Post-operative course
There may be a small amount of blood that oozes from the edges of the dressing, enough to lightly stain a nappy or pair of underpants. Paracetamol (‘Panadol’) should be given on the afternoon and evening of surgery, and in the morning of the following day. Older children may require a stronger medication such as ‘Painstop Day-time’ or ‘Painstop Nighttime’ if over one year of age. After that time, assess your child’s pain to see if further doses are required. Follow the manufacturer’s dose instruction but never give more than 4 doses in a 24-hour period and never both at the same time. Your child should not be bathed on the first night, but nappies can be changed as required and a ‘wetwipe’ of similar cloth used. Showers are safe from the next day onwards. There may be a small amount of blood that oozes from the wound under the dressing in the first 24 hours. Generally the dressing does not need to be changed, but if you are concerned please discuss with your local doctor or myself. It is quite normal for the scrotum and testis to swell after the operation and there may also be some bruising. It is not the hydrocoele returning but the body’s normal response to the operation and settles within the first few weeks. You should remove the dressing completely after a long bath on the fifth day after the operation. No further dressings are then required. Your child will have stitches underneath the skin which will dissolve.
Your child can begin eating when he gets home. Start with clear liquids (apple juice, iceblocks) and add solid food slowly and in small amounts. Your child may vomit from the anaesthesia on the day of surgery. This should stop by the morning after surgery.
Return to activity
Your child may return to day care or school when comfortable, usually within 3-5 days. He should not participate in sports or swimming for 3 weeks after the surgery and should not ride straddle toys (bikes, walkers) for 2 full weeks after surgery. You should continue to use your car seat.
Call our office if:
- You see any signs of infection: redness along the incision site, increased swelling, foul smelling discharge from incision
- Your child’s pain gets worse or is not relieved by painkillers
- There is bleeding (small ooze of blood in the first day or two is normal)

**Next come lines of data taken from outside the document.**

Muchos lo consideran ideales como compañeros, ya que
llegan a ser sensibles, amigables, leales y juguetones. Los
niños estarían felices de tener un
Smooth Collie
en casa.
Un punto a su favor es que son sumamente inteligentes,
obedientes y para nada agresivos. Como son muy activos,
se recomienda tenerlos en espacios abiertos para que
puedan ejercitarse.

- Your child has a high temperature
- Vomiting continues on the day after surgery
- You have any questions or concerns
Follow-up
Normally I see you and your child about 3 to 6 weeks following surgery. This is both to ensure that the wound has healed and that you and your son are satisfied with the results of the operation. For patients from rural areas, this review may be deferred to your own general practitioner if you prefer. Please ring soon after the operation to book the post operative appointment to arrange a convenient time.
Problems & further surgery
Generally this procedure is straightforward, but there is a 5% chance that the hydrocoele may not resolve completely following the surgery. In the majority of these cases the fluid is re-absorbed by the body over the next 6 to 12 months. Rarely, a further operation will be required. During the operation there is a very small risk (less than 1%) of damage to the blood vessels to the testis and the sperm tube. This risk is minimised by the use of magnification during the procedure and usually can be both detected and repaired at the time of operation should this occur. As with any surgical procedure, there is always a 2-3% risk of a wound infection or bleeding after surgery.